Los Angeles – Don Adams, the wry-voiced comedian who starred as the fumbling secret agent Maxwell Smart in the 1960s TV spoof of James Bond movies, “Get Smart,” has died. He was 82.
Adams died of a lung infection late Sunday at Cedars-Sinai Medical Center, his friend and former agent Bruce Tufeld said Monday, adding that the actor broke his hip a year ago and had been in ill health since.
As the inept Agent 86 of the super-secret federal agency CONTROL, Adams captured TV viewers with his antics in combating the evil agents of KAOS. When his explanations failed to convince the villains or his boss, he tried another tack: “Would you believe …?” It became a national catchphrase.
Smart was also prone to spilling things on the desk or person of his boss – the Chief, played by Edward Platt. Smart’s apologetic “Sorry about that, Chief” also entered the American lexicon.
The spy gadgets, which aped those of the Bond movies, were a popular feature, especially the telephone in a shoe.
Smart’s beautiful partner, Agent 99, played by Barbara Feldon, was as brainy as he was dense, and a plot romance led to marriage and the birth of twins later in the series.
“He had this prodigious energy, so as an actor working with him it was like being plugged into an electric current,” Feldon said from New York. “He would start, and a scene would just take off and you were there for the ride. It was great fun acting with him.”
Adams was very intelligent, she said, a quality that suited the satiric show that had comedy geniuses Mel Brooks and Buck Henry behind it.

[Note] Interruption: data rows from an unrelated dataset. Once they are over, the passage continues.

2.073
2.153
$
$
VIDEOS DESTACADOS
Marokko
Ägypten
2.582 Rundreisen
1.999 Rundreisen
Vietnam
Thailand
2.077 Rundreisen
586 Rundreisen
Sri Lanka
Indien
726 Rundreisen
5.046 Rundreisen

“He wrote poetry; he had an interest in history. … He had that other side to him that does not come through Maxwell Smart,” Feldon said. “Don in person was anything but bumbling.”

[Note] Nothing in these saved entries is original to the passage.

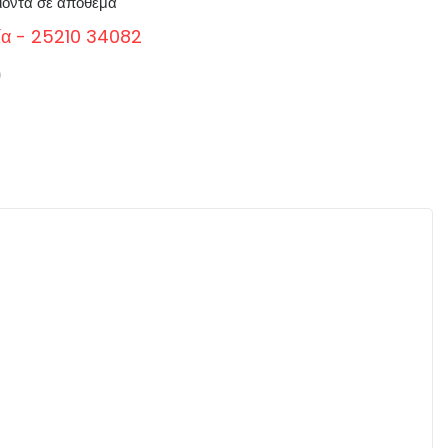
ϊόντα σε απόθεμα
ία - 25210 34082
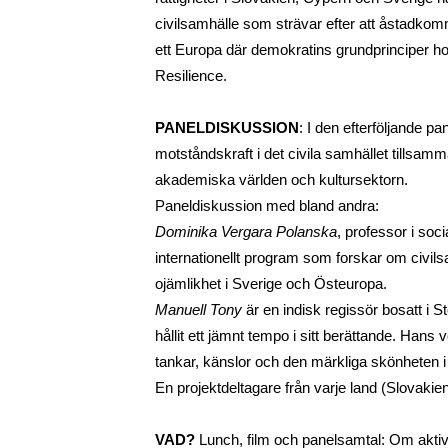
civilsamhälle som strävar efter att åstadkomm
DATASKYDD PO
ett Europa där demokratins grundprinciper h
Resilience. 
PANELDISKUSSION
: I den efterföljande p
motståndskraft i det civila samhället tillsam
akademiska världen och kultursektorn.
Paneldiskussion med bland andra: 
Dominika Vergara Polanska
, professor i soc
internationellt program som forskar om civils
ojämlikhet i Sverige och Östeuropa.
Manuell Tony
 är en indisk regissör bosatt i 
hållit ett jämnt tempo i sitt berättande. Hans
tankar, känslor och den märkliga skönheten i 
En projektdeltagare från varje land (Slovaki
VAD?
 Lunch, film och panelsamtal: Om aktiv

“Get Smart” debuted on NBC in September 1965 and scored No. 12 among the season’s most-watched series and No. 22 in its second season.
“Get Smart” twice won the Emmy for best comedy series, with three Emmys for Adams as comedy actor. Adams never had another showcase to display his comic talent.
He was born Donald James Yarmy in New York City on April 13, 1923, Tufeld said, although some sources say 1926 or 1927. In 1941, he dropped out of school to join the Marines. In Guadalcanal, he survived the deadly blackwater fever and was returned to the United States to become a drill instructor, acquiring the clipped delivery that served him well as a comedian.
After the war, he worked in New York as a commercial artist by day and a standup comic by night, taking the surname of his first wife, Adelaide Adams. His comedy-club following grew, and soon he was appearing on Ed Sullivan’s show and late- night TV shows.
Adams, who married and divorced three times and had seven children, served as the voice for the popular cartoon series “Inspector Gadget,” as well as the voice of Tennessee Tuxedo. In 1980, he appeared as Maxwell Smart in a feature film, “The Nude Bomb,” about a madman whose bomb destroyed people’s clothing.